October 3, 2016
Portland bookstore and community center to end its relationship with Portlandia
by Ryan Harrington
Even if you’ve never visited the City of Roses, you may recognize the brick exterior of In Other Words, a volunteer-supported feminist community space and bookstore in Northeast Portland. That’s because it moonlights as Women and Women First, the fictional feminist bookstore on IFC’s Portlandia.
In the universe of the satirical Lorne Michaels-produced sketch show, Women and Women First is run by Toni (played by Carrie Brownstein) and Candace (played by Fred Armisen, in a wig and dress). The punchlines of these sketches tend to involve Toni and Candace’s politics rendering them almost surreally unhelpful as booksellers, mixed with some Monty Python-style man-in-a-dress absurdity.
But In Other Words will no longer abide this type of humor, which they hold to be “trans-antagonistic.” On a broader scale, the shop also believes that Portlandia has been damaging to their neighborhood, and the city more broadly. They have ceased to allow the show to film sketches in the store.
And in the spring, as Matthew Korfhage reports for the Willamette Weekly, a sign appeared in the front window of In Other Words, saying, “Fuck Portlandia! Transmisogyny — Racism — Gentrification — Queer Antagonism — Devaluation of Feminist Discourse.”
In a statement posted late last week, the store explained further.
This was a direct response to a particular egregious filming of the show in our space which saw our store left a mess, our staff mistreated, our neighbors forced to close and lose business for a day without warning, and our repeated attempts to obtain accountability or resolution dismissed.

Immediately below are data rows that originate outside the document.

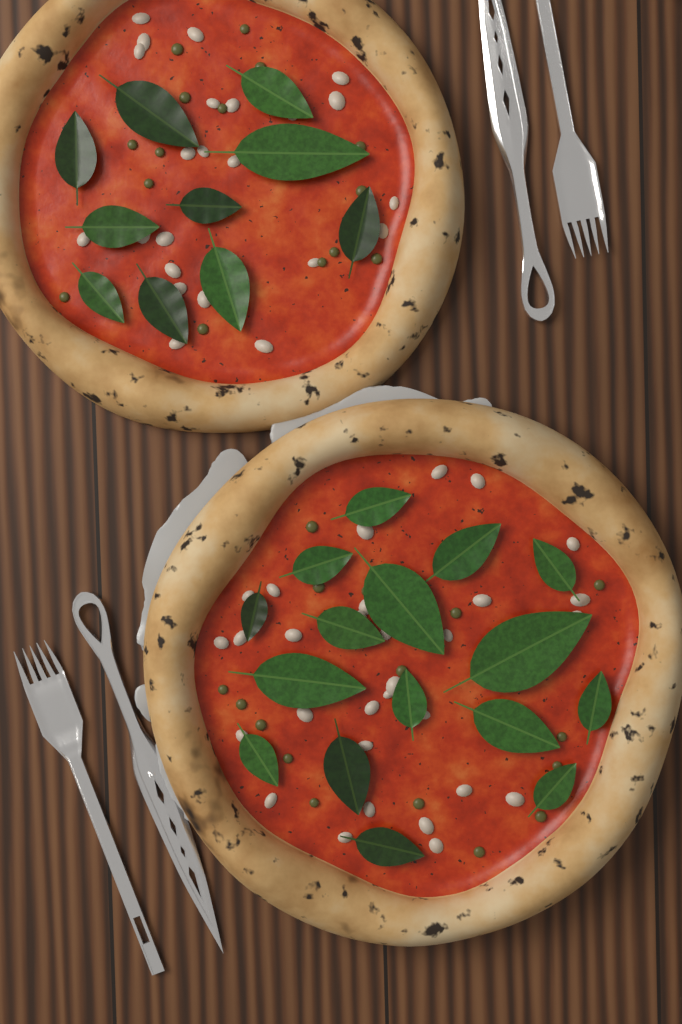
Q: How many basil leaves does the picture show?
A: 26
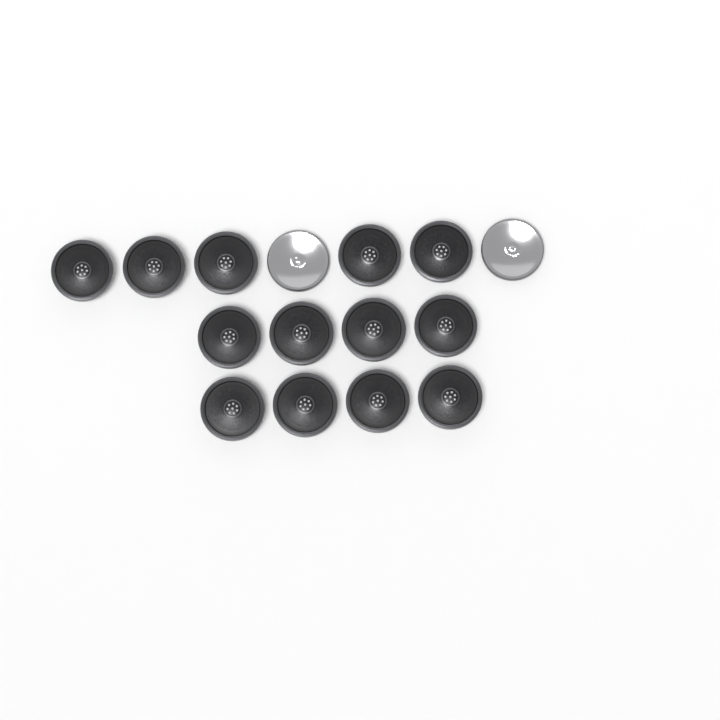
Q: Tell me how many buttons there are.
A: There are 15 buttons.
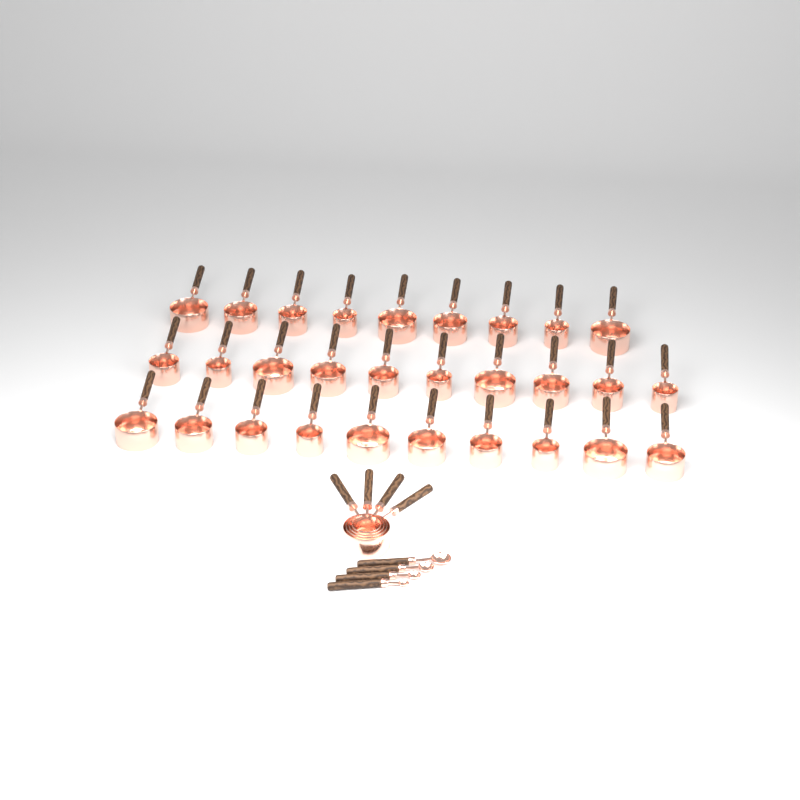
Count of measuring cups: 33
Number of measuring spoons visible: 4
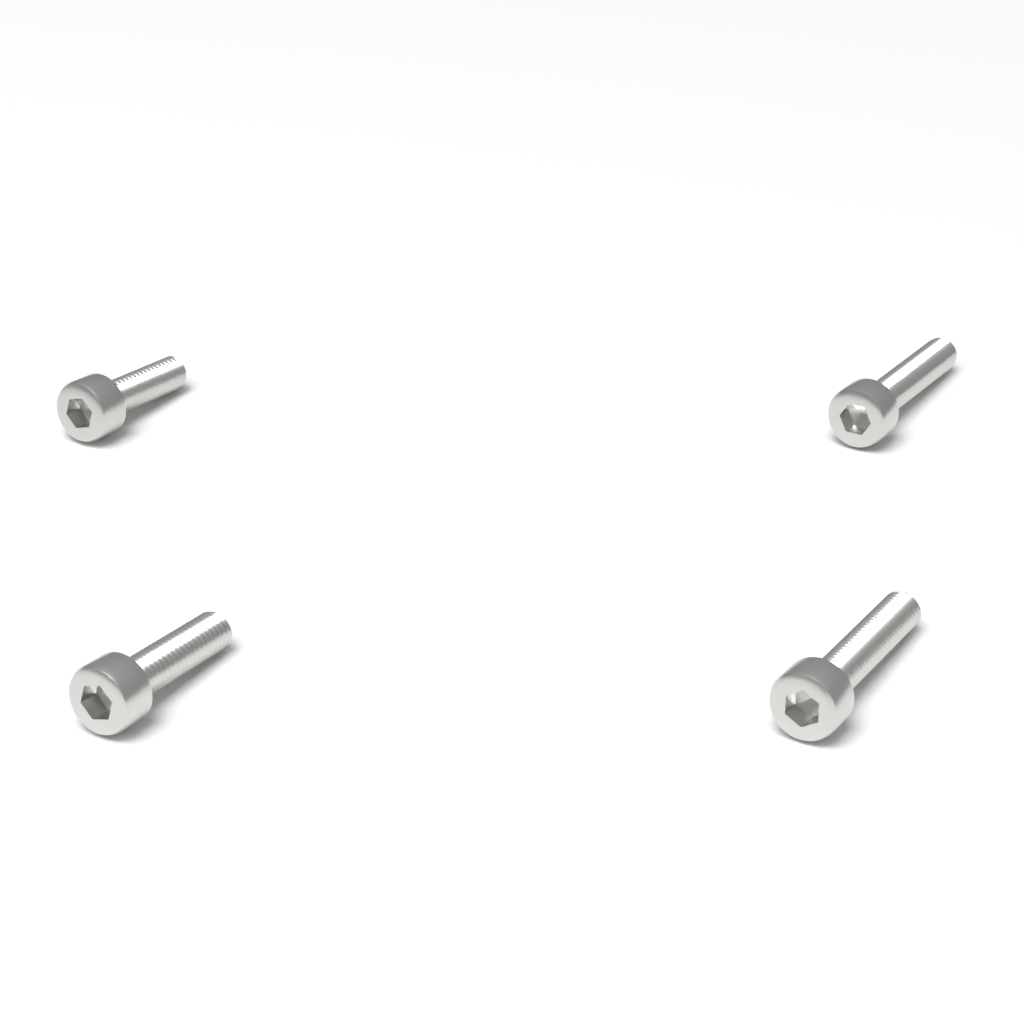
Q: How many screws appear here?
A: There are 4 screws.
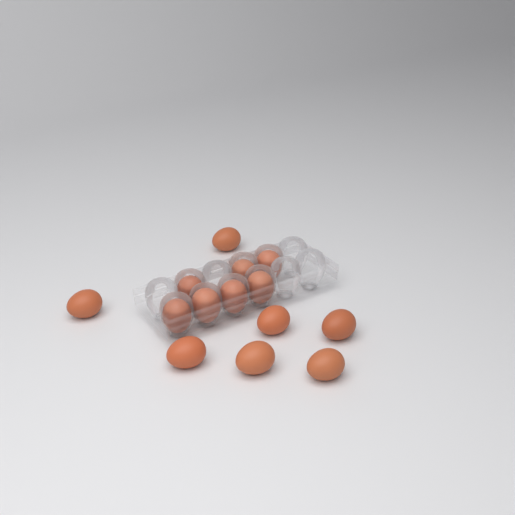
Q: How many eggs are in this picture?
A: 14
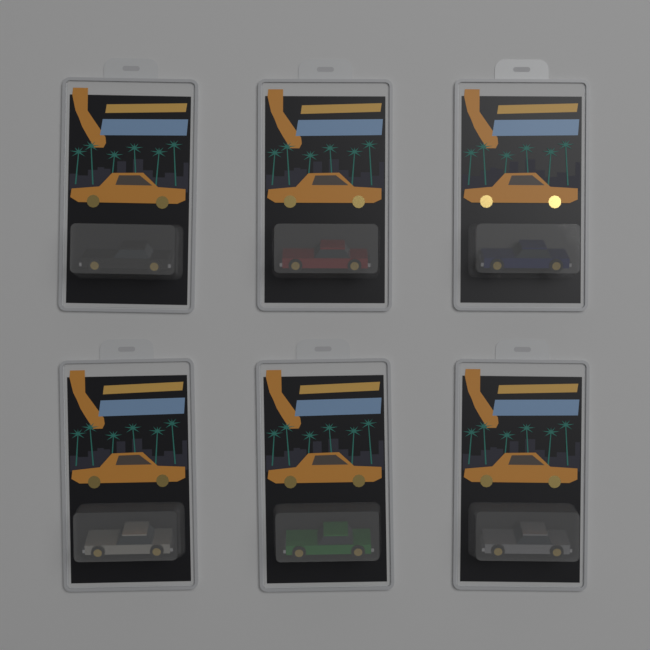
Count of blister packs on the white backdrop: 6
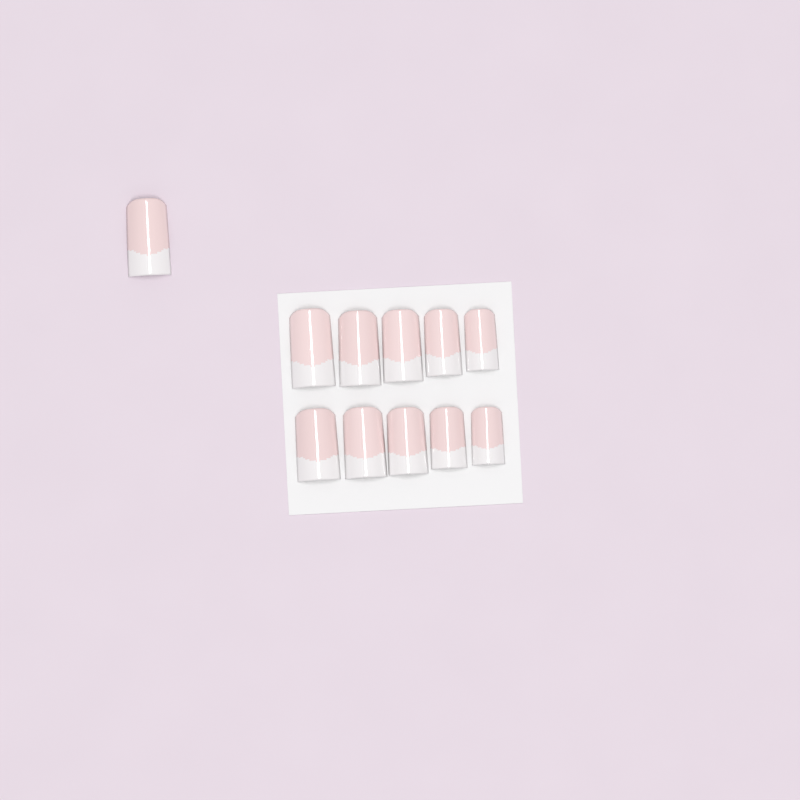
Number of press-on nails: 11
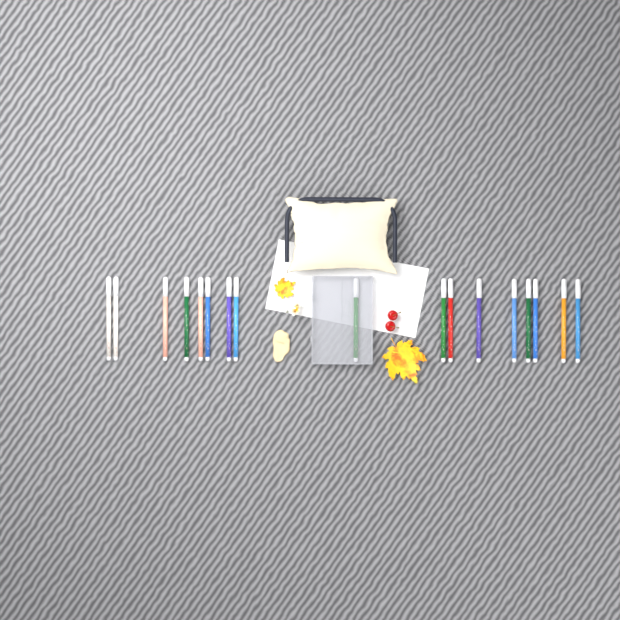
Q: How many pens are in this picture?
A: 17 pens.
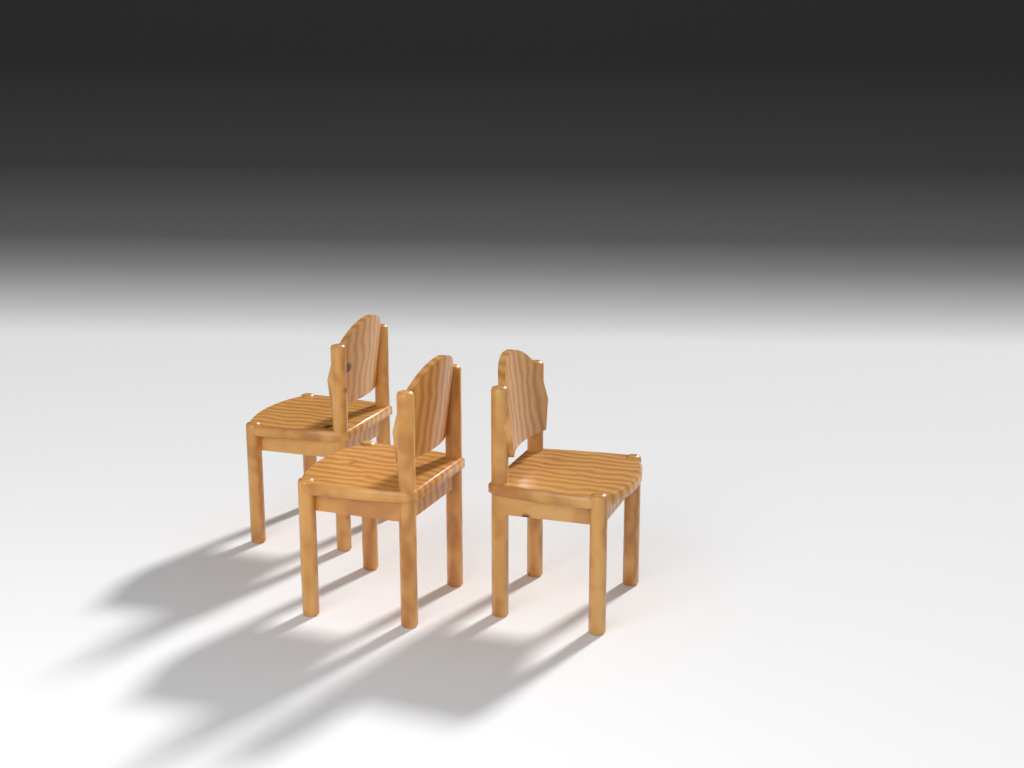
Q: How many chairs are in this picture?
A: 3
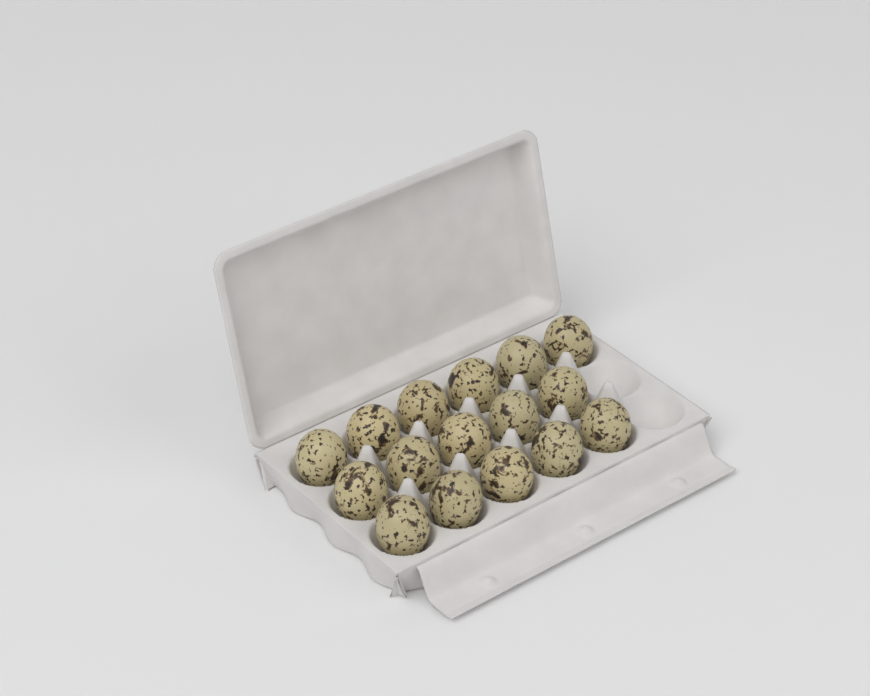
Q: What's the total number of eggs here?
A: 16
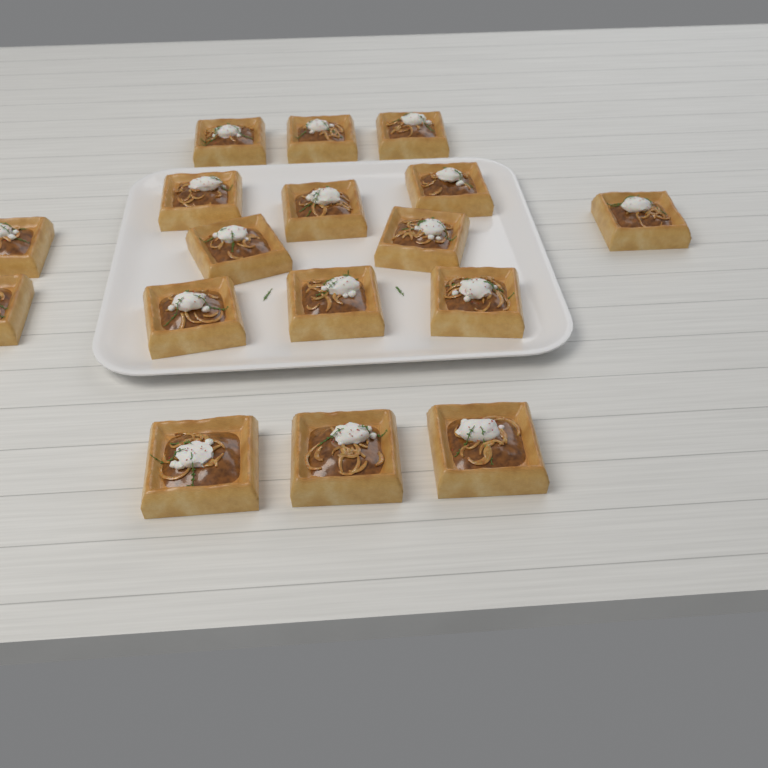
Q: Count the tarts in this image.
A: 17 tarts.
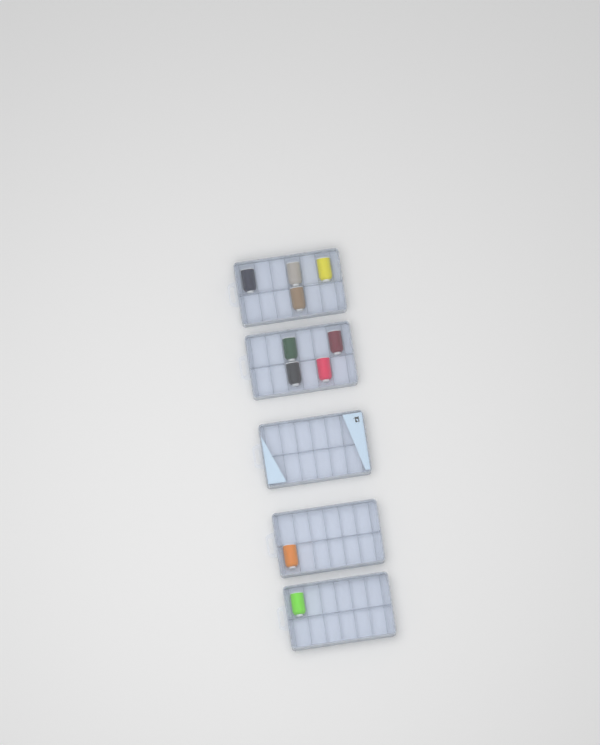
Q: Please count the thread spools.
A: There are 10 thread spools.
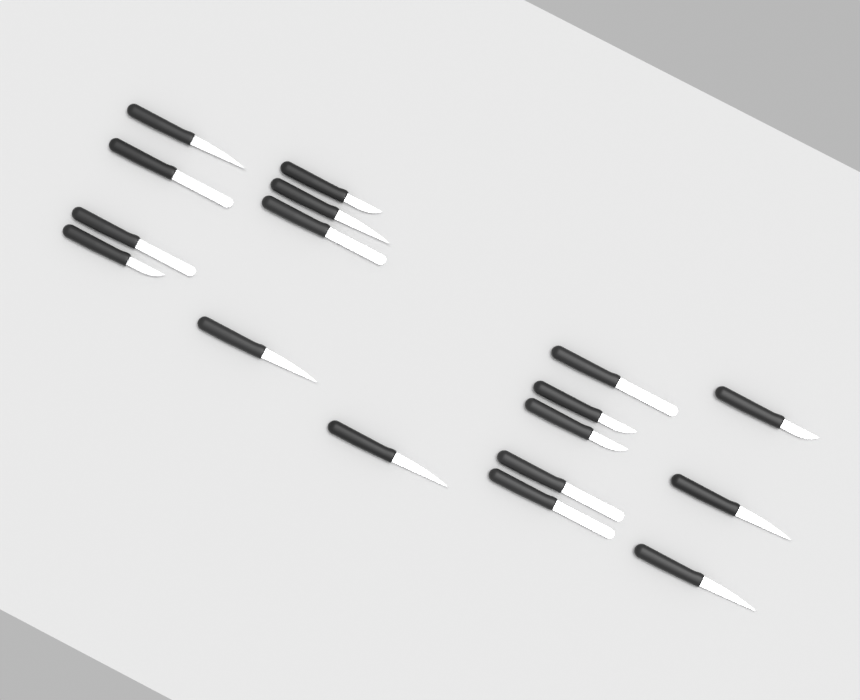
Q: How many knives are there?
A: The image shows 17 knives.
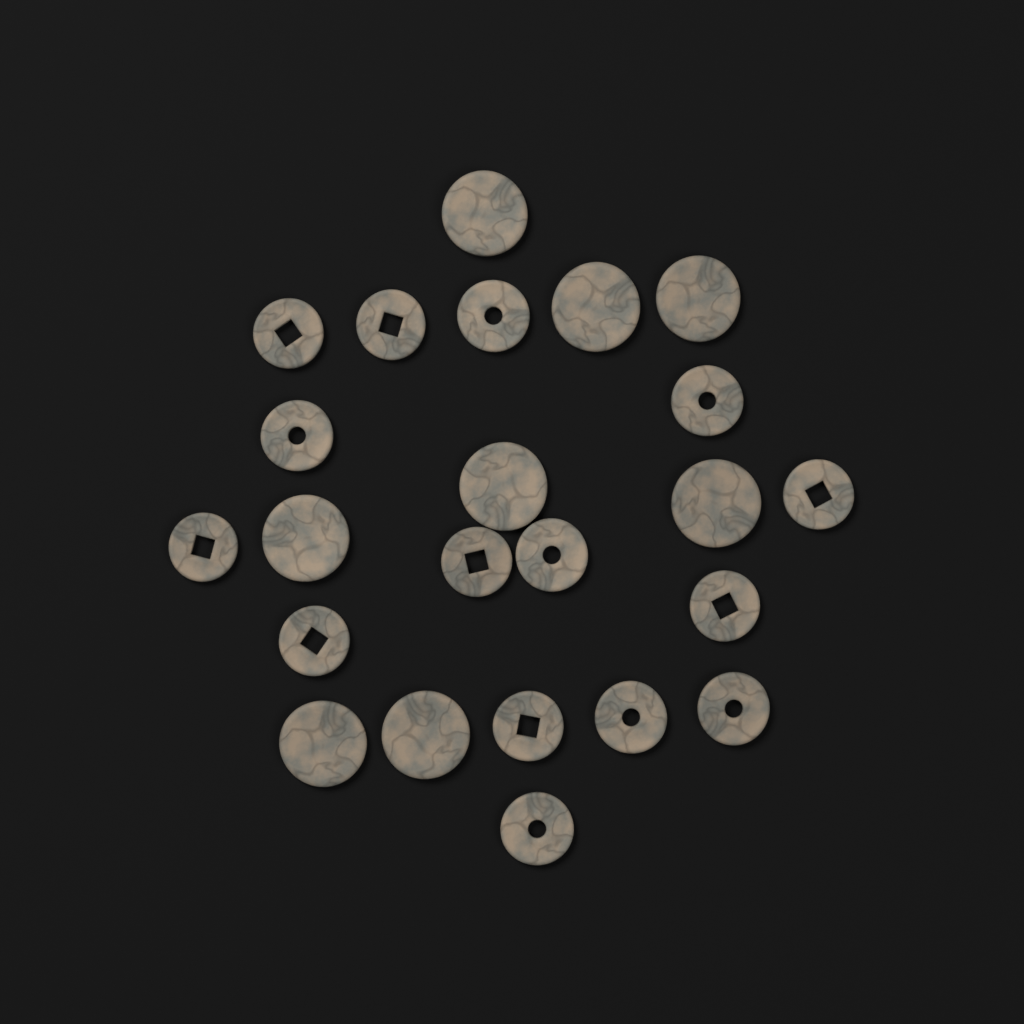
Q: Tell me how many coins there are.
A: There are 23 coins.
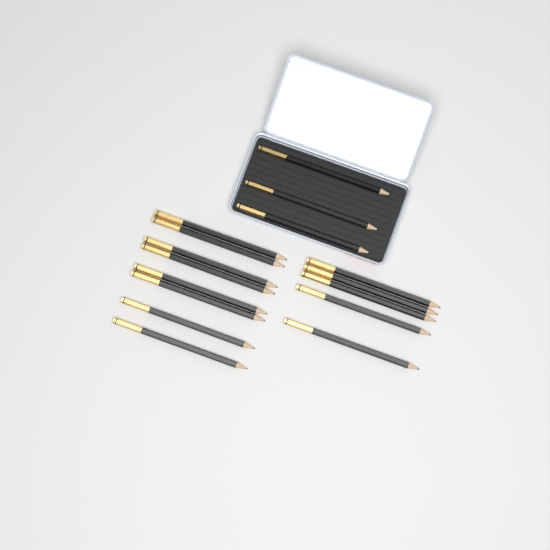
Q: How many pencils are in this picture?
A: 16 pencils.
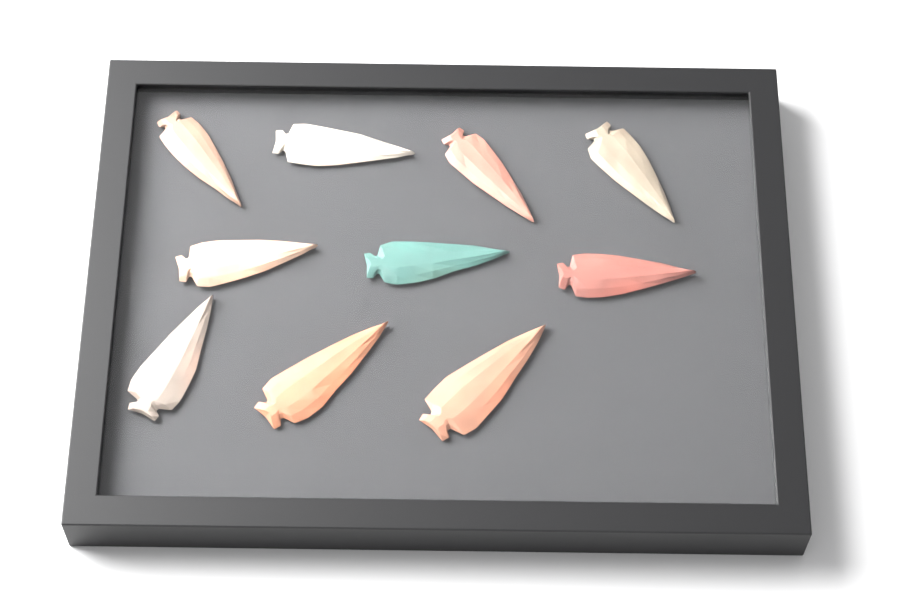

It was also a direct response to a show which is in every way diametrically opposed to our politics and the vision of society we’re organizing to realize. A show which has had a net negative effect on our neighborhood and the city of Portland as a whole. Shortly after this decision was made, a volunteer placed the Fuck Portlandia sign in our window.
The statement concludes by explaining that the shop’s board and staff have turned over since the relationship with the television show began, and that the new powers that be stand behind the sign and sentiment.
Ryan Harrington is a senior editor at Melville House.